Why Everyone Should Take Computer Science 1
If I had to give a Ted Talk, this would be it (at least, it would definitely be high on the list). Not to be cheesy, but CS1 changed my life. Then and there, I decided that I was going to be a computer science major, as opposed to all the signs on my college application that I would be headed the quantitative social science (QSS) route. While there are plenty of other current CS majors who share my similar experience of stumbling upon CS by happening to take CS1 their freshman year, there are also those who have the decidedly opposite reaction. Some hate it, and others find it, quite frankly, boring. Regardless, I believe that it is infinitely important that every freshman should have their bat at it.
Learning the very basics of coding is so important for our increasingly technology-dependent world these days.
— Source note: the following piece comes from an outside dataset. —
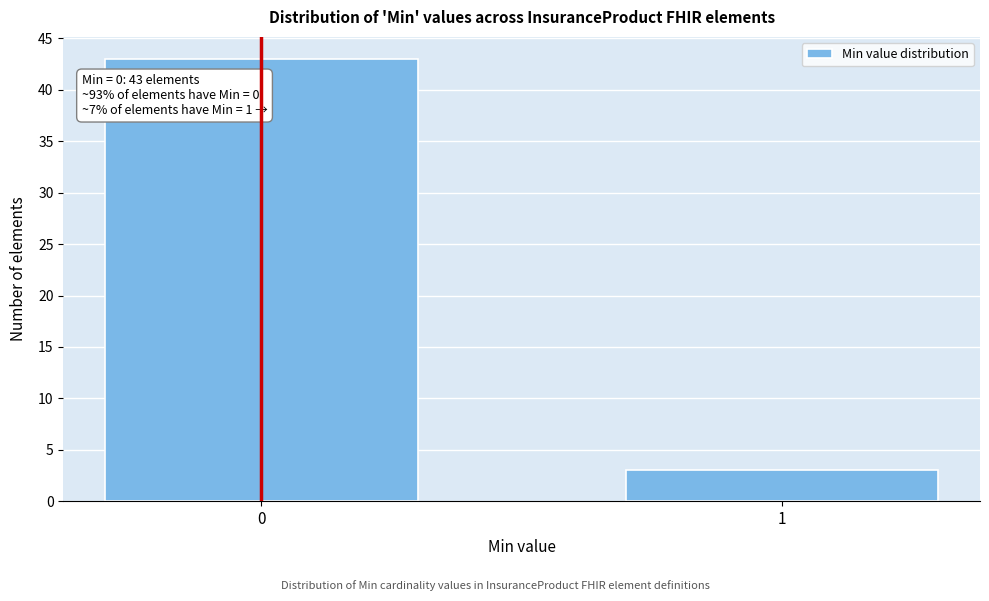

Reading right to left, what are all the values shown in this chart?

3	43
The world runs on computers; we live on the internet. Companies would be rendered useless without tech, and I believe it will be important for employees to have some sort of at least basic understanding. Furthermore, coding forces you to think differently than you may be used to. It requires your brain to be flexible; you have to have problem solving skills, something quite important in about any field of work.
But what if I'm bad at it and end up getting a bad grade? First off, though I can sympathize with the sentiment, if you never try anything for fear of failing, you'll live an awfully boring academic career. But regardless, you don't even need to worry about that! Dartmouth has this nifty thing called the non-recording option, otherwise known as the NRO. You can set an NRO at a certain point, such that the grade is the lower limit of the grade you would accept for the course. If your grade is below the NRO limit, you still get class credit for it, the grade just doesn't show up on the transcript. It's the perfect way to be able to try new things with a safety net - so it doesn't entirely negatively impact your GPA.
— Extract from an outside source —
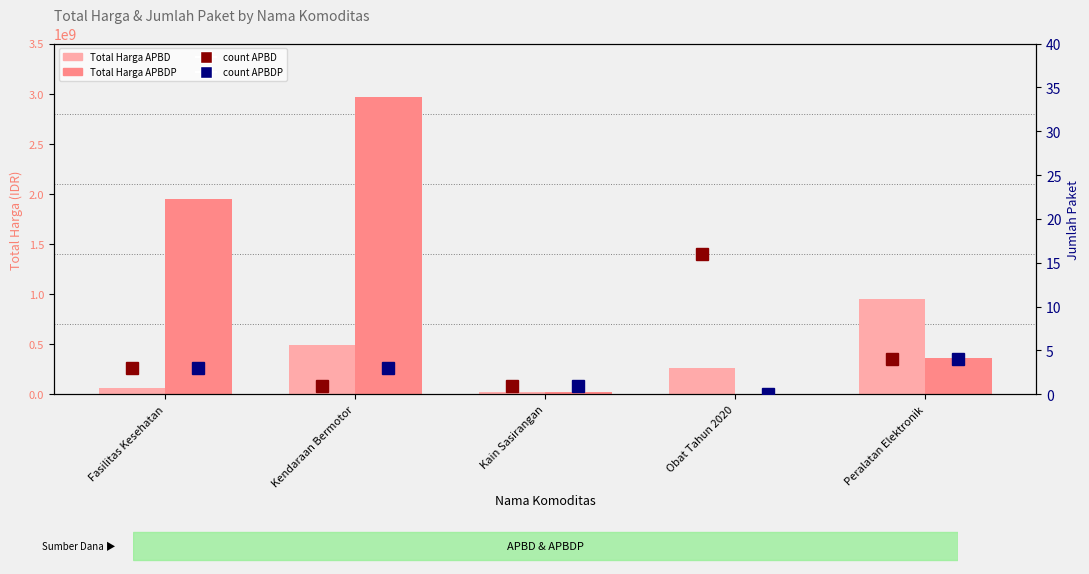

Where does the APBDP series first go above 362103800?

Fasilitas Kesehatan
Dartmouth is a liberal arts school for a reason. It allows you exposure to all sorts of ideas. It's what I love most about the Dartmouth curriculum, and how I got to take CS1 in the first place. I came into the class without coding experience, and so did many of my friends who are now fellow computer science majors. There are no prerequisites for a reason! This term, I am tutoring for the class, and am reminded of just what a great class it was. Anyone can and should take it—at least in my entirely unbiased opinion.